PS-pozdrawiam wszystkie bawarskie Polki, które ostatnio dają znać o sobie:-)
To jest nas więcej niż dwie? Hi, hi, hi
Trzeba pomyśleć o jakimś zlocie:-)

XOXO

Komentarze

  1. Home made...zawsze i wszędzie! A tak na serio, to bardzo dobrze, że rękodzieło jest coraz bardziej doceniane:)
    Pieczątka super, ♥
    Pozdrawiam:)

    OdpowiedzUsuń
  2. Ale spójrz jak fortuna kołem się toczy.. Dla mnie największą radością są prezenty przywieżione i zrobione przez wnuki. Sama też dla nich robię bardzo dużo i dużo też z nimi. To jest cudne i przyłączam się do Rozalii. A stempelka to tak Ci zazdroszczę. Ech!!!!

    OdpowiedzUsuń
  3. Ja dzisiaj kupiłam kolejene stempelki a za pierniczenie zabieram się jutro:)

    OdpowiedzUsuń
  4. Widziałam tę pieczątkę w Empiku, mógłby mi Mikołaj pod choinkę ją wrzucić...! :)

    OdpowiedzUsuń
  5. Pieczatki super,a do ciasteczek tez juz mi coraz blizej:))

    OdpowiedzUsuń
  6. A potem przychodzi czas na zjedzenie tych pięknie opakowanych cisteczek i ktos krzyczy zza rogu: tylko nie bierz tych ladnie obwiązanych to dekoracja !! hihi :D
    Madziu ja wiem, że w de jest nas z blogowego świata tak z 5 sztuk to na pewno,ale o bawarkach wiem że jestesmy my dwie doszedł ktoś jeszcze ? hihi :D
    O zlocie też myslałam, ale pewnie duzo wody upłynie zanim znajdziemy dgodny termin dla wszystkich hihi ;)
    Buźka !

    OdpowiedzUsuń
  7. Rewelacyjny zestaw kuchenny ... home made - aż mi tu te ciasteczka zapachniały :)

    OdpowiedzUsuń
  8. fajne są takie sempelki ja bedąc w Albani sprawiałam sonie love ;) a przypieczone ciasteczka bardzo lubię !

    OdpowiedzUsuń
  9. Przepiękny zestaw.

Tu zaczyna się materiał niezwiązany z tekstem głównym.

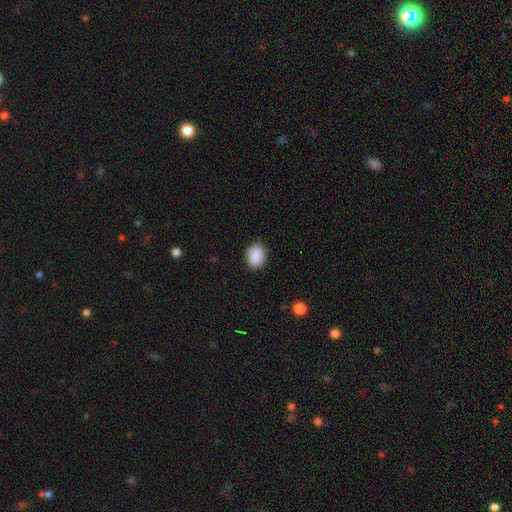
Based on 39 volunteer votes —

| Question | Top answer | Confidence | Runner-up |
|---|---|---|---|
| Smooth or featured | smooth | 90% | star or artifact (10%) |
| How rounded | in between | 74% | round (23%) |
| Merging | none | 91% | minor disturbance (6%) |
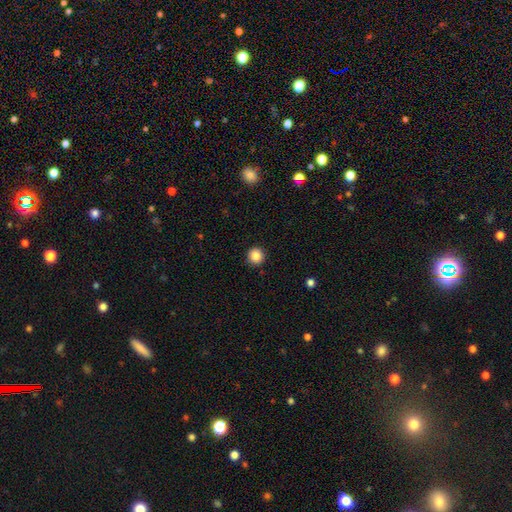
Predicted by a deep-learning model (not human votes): Q: Smooth or featured?
A: smooth (86%); runner-up: star or artifact (10%)
Q: How rounded?
A: round (95%); runner-up: in between (5%)
Q: Merging?
A: none (91%); runner-up: minor disturbance (6%)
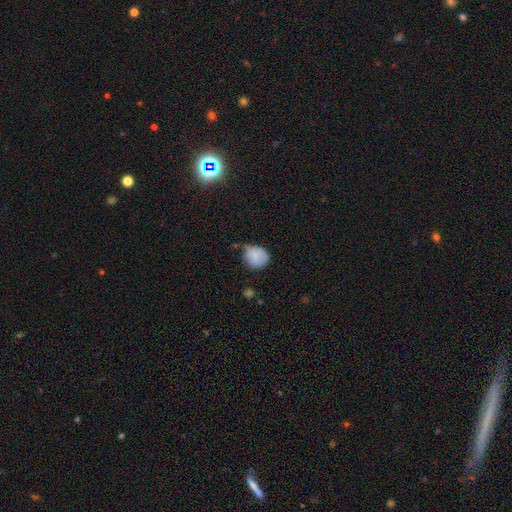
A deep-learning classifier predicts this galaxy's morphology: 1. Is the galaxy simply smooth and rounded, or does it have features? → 81% smooth, 10% featured or disk, 9% star or artifact.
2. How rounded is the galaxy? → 72% round, 27% in between, 1% cigar-shaped.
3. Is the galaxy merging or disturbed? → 47% none, 41% minor disturbance, 9% major disturbance, 4% merger.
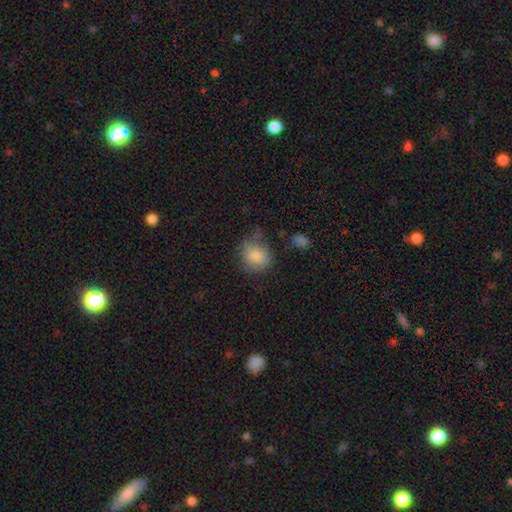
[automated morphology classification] type=smooth (78%); roundness=round (71%); merging=none (46%).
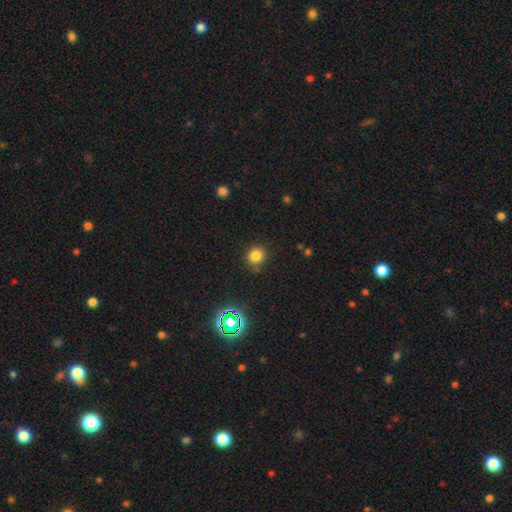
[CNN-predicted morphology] Smooth or featured?
  - smooth: 78% *
  - star or artifact: 17%
  - featured or disk: 5%
How rounded?
  - round: 89% *
  - in between: 10%
  - cigar-shaped: 1%
Merging?
  - none: 84% *
  - minor disturbance: 10%
  - major disturbance: 3%
  - merger: 3%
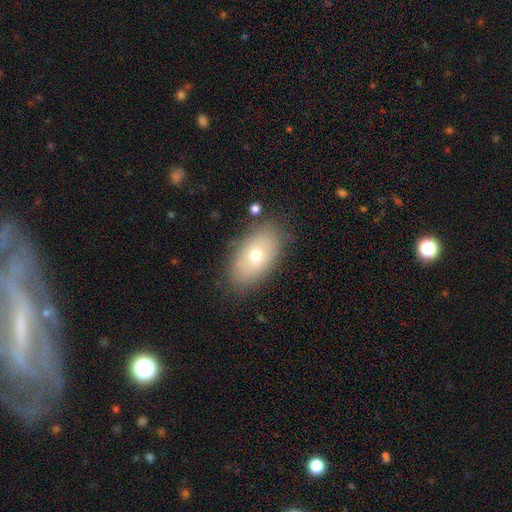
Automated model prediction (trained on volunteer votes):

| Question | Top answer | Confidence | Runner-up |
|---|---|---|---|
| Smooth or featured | smooth | 66% | featured or disk (24%) |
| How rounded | in between | 90% | round (7%) |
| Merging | none | 83% | minor disturbance (12%) |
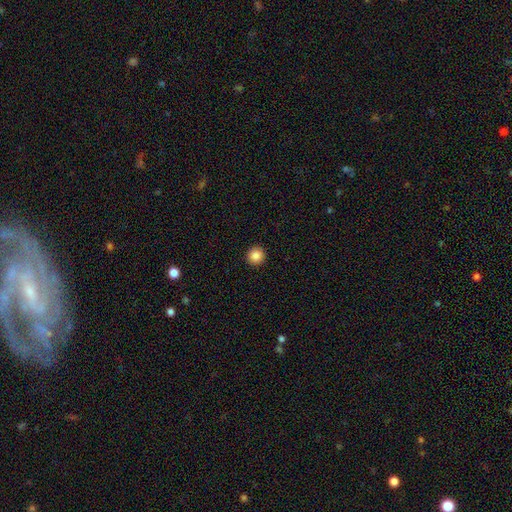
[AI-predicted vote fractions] smooth 87%, star or artifact 10%, featured or disk 4%. Down the decision tree: how rounded — round (96%); merging — none (94%).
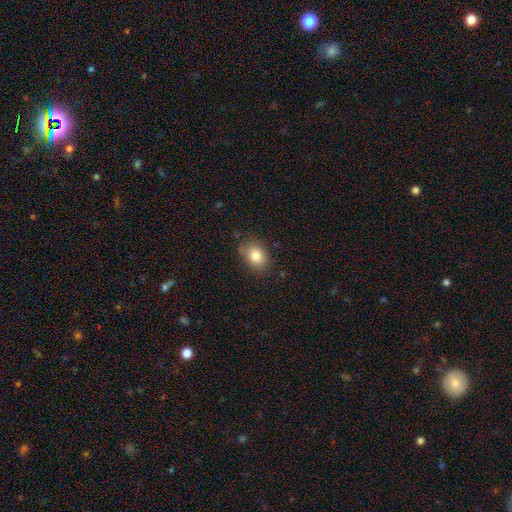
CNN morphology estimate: The model was most divided on "how rounded": in between: 67%, round: 31%, cigar-shaped: 1%. More confident: smooth or featured — smooth (82%); merging — none (77%).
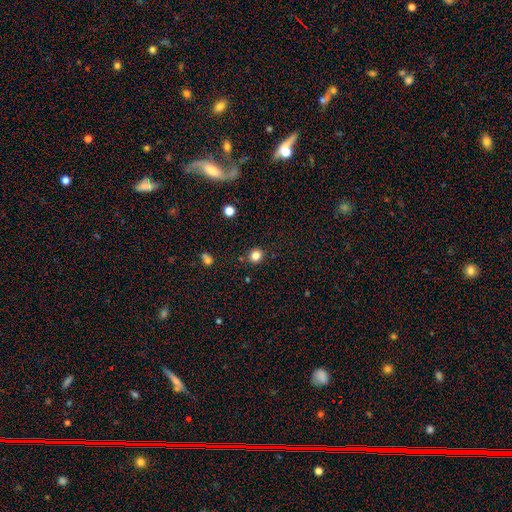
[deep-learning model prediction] Overall: smooth (83%). How rounded: round (83%). Merging: none (87%).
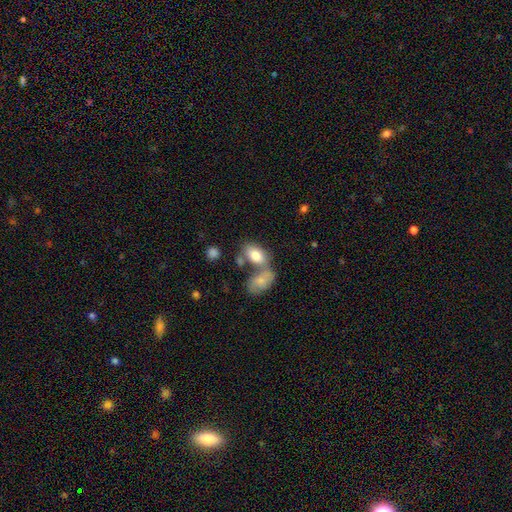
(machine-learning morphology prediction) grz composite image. It shows a smooth galaxy with no disk features (78%) that is in between round and cigar-shaped (91%). Merging: merger (47%).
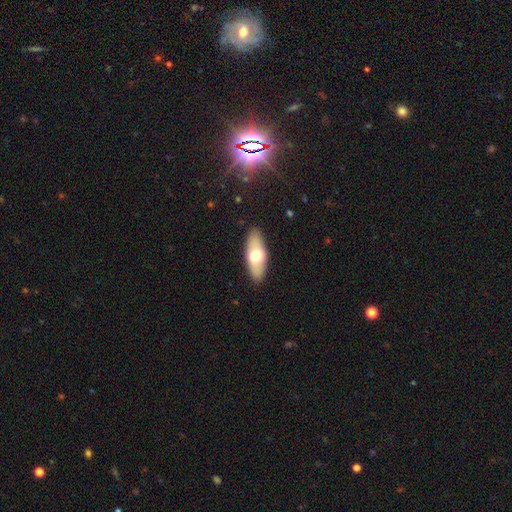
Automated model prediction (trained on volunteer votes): This is likely a smooth galaxy (61%). How rounded: likely in between (78%). Merging: clearly none (88%).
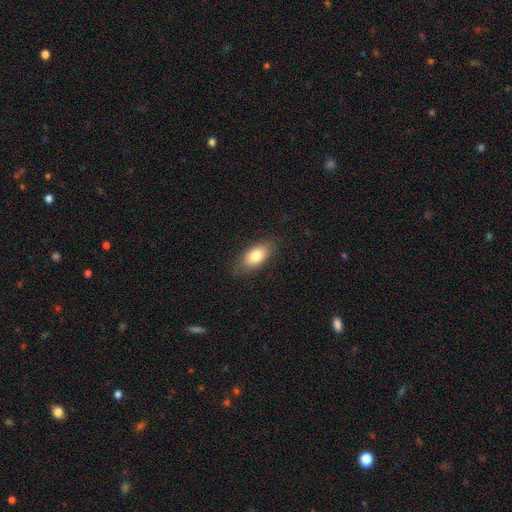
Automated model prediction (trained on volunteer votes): A smooth galaxy with no disk features (80%) that is in between round and cigar-shaped (89%).

Vote fractions:
- Smooth or featured? smooth: 80% / featured or disk: 13% / star or artifact: 7%
- How rounded? in between: 89% / cigar-shaped: 6% / round: 5%
- Merging? none: 82% / minor disturbance: 14% / major disturbance: 4% / merger: 1%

Super te stempelki;) Muszę też sobie takie sprezentować;) Bardzo smakowicie wyglądają t\e twoje słodkości Madziu;):):) Całusy cieplutkie

    OdpowiedzUsuń
  10. Super stempelki, też bym taki chciała :)

    OdpowiedzUsuń
  11. Madziu widzialam ten stempel w nanu... i gapa nie kupilam- a szkoda, bo ma oromne mozliwosci :O)
    pozdrawiam
    ania

    OdpowiedzUsuń
  12. pierwszy raz widzę taki stempel! no świetny gadżet. z chęcią bym takie ostemplowane ciacha pod choinkę sprezentowała.

    OdpowiedzUsuń
  13. stempelek super! a home made zawsze jest trendy;)))) u nas wczoraj były pierniczki-imienniczki, pamiętasz?:)

    OdpowiedzUsuń
  14. Widzę że stempelki nie tylko mnie w głowie:) Mam Madziu bardzo podobna, co prawda jeszcze 'dziewiczą" ale jak tylko znajdę czas to i upiekę ciasteczka:)

    OdpowiedzUsuń
  15. Też ostatnio zaopatrzyłam się w wykrawaczkę ze stemplem, ale mniej uniwersalną, bo w kształcie króliczka :) Ciastka bardzo apetyczne, a wstążka śliczna!

    OdpowiedzUsuń
  16. Popieram zawsze i wszędzie...jakaż potem satysfakcja że samemu się coś zrobiło...ciasteczka wyglądają przepysznie;))
    Pozdrawiam cieplutko

    OdpowiedzUsuń
  17. Też sprawiłam sobie 2 stempelki.Nic tylko piec ciasteczka ;-)

    OdpowiedzUsuń
  18. Ja dopiero co wygrałam stempelek i wyglądam pana listonosza teraz :) Też będę handmadeować ;)

    OdpowiedzUsuń
  19. bardzo fajne::) takie z sercemi dużą dawką czułości... :)

    OdpowiedzUsuń
  20. jak dla mnie cudowny prezent :D

    OdpowiedzUsuń
  21. home made. popieram zawsze i wszędzie. a najbardziej lubię dostawać takie prezenty.

    OdpowiedzUsuń
  22. Patrząc na Twoje pyszne ciasteczka stwierdzam, że muszę wreszcie wypróbować mój stempelek:-)
    Nie może przecież tak bezużytecznie wisieć w kuchni!